RFR [15] 8238969: Miscellaneous cleanup
Jonathan Gibbons
jonathan.gibbons at oracle.com
Thu Feb 13 18:42:47 UTC 2020
On 2/13/20 9:32 AM, Pavel Rappo wrote:
>> On 13 Feb 2020, at 16:00, Jonathan Gibbons <jonathan.gibbons at oracle.com> wrote:
>>
>> On 2/13/20 7:50 AM, Pavel Rappo wrote:
>>> a. jdk/javadoc/internal/doclets/formats/html/AbstractTreeWriter.java:143
>>>
>>> Shouldn't it use equals() instead of `==` in this case? A quick look shows a
>>> surprising number of reference equality checks on javax.lang.model.element.Name
>>> and javax.lang.model.element.Element instances. Why would we need to use
>>> reference equality on types with explicitly defined equals() and hashCode()?
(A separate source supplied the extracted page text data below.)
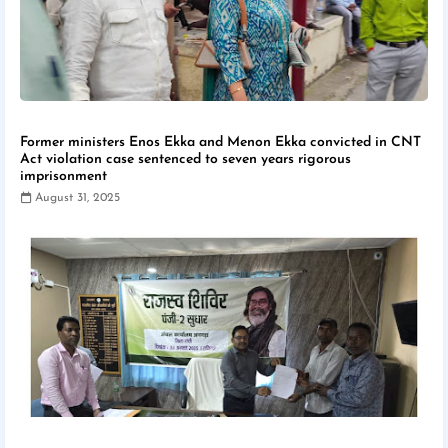
Former ministers Enos Ekka and Menon Ekka convicted in CNT
Act violation case sentenced to seven years rigorous
imprisonment
August 31, 2025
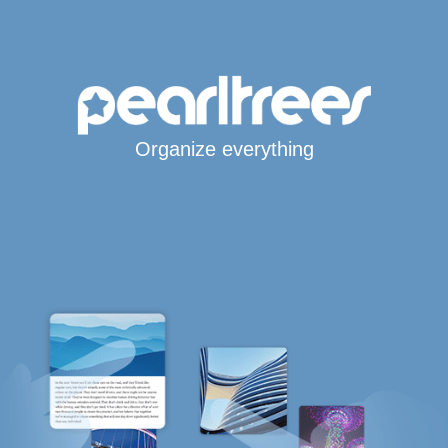
Organize everything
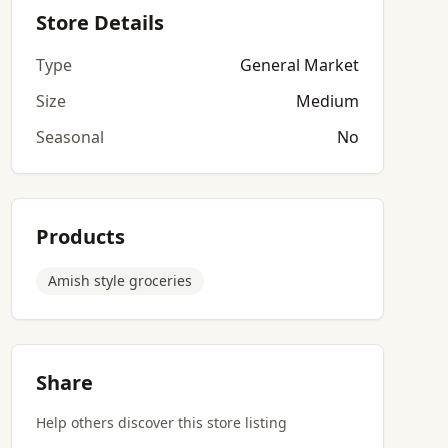
Store Details
Type
General Market
Size
Medium
Seasonal
No
Products
Amish style groceries
Share
Help others discover this store listing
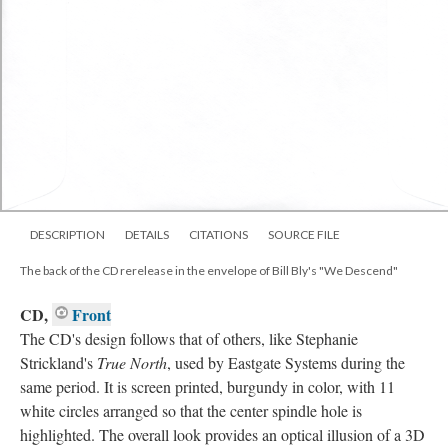
DESCRIPTION
DETAILS
CITATIONS
SOURCE FILE
The back of the CD rerelease in the envelope of Bill Bly's "We Descend"
CD,
Front
The CD's design follows that of others, like Stephanie
Strickland's
True North
, used by Eastgate Systems during the
same period. It is screen printed, burgundy in color, with 11
white circles arranged so that the center spindle hole is
highlighted. The overall look provides an optical illusion of a 3D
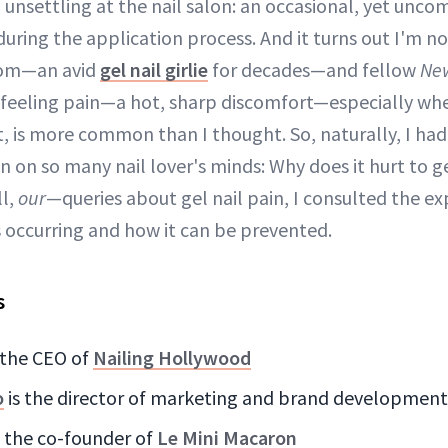
unsettling at the nail salon: an occasional, yet unco
uring the application process. And it turns out I'm no
mom—an avid
gel nail girlie
for decades—and fellow
Ne
feeling pain—a hot, sharp discomfort—especially whe
t, is more common than I thought. So, naturally, I ha
 on so many nail lover's minds: Why does it hurt to g
l,
our
—queries about gel nail pain, I consulted the ex
is occurring and how it can be prevented.
s
 the CEO of
Nailing Hollywood
o
is the director of marketing and brand development
s the co-founder of
Le Mini Macaron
>> == is correct for Name and Symbol/Element
> Thanks for the clarification.
>
> Out of curiosity, why is that? I can see that equals() is currently implemented
> through reference equality in concrete subtypes of Symbol & Element:
>
> public boolean equals(Object obj) {
> return (this == obj);
> }
>
> Still, those types explicitly define equals(). One would think using it is a must.
>
> Given the current implementation (there's only one that I can see) of Name it's
> even more surprising:
>
> /** Is this name equal to other?
> */
> @DefinedBy(Api.LANGUAGE_MODEL)
> public boolean equals(Object other) {
> if (other instanceof Name)
> return
> table == ((Name)other).table && index == ((Name) other).getIndex();
> else return false;
> }
javac Name objects are javac's version of interned strings; we go to
the effort of putting them in a unique string table just so that we
compare using '--'.
For both Name and Symbol/Element, equals and hashCode are defined so
that you can put them in a collection if you need to, but it is still
expected that you can/will use referential equality when possible for
performance reasons. And yes, that impl of .equals does look curious.
FWIW, there are two impl of Name; the other one does not provide
definitions of .equals and .hashCode. Sigh.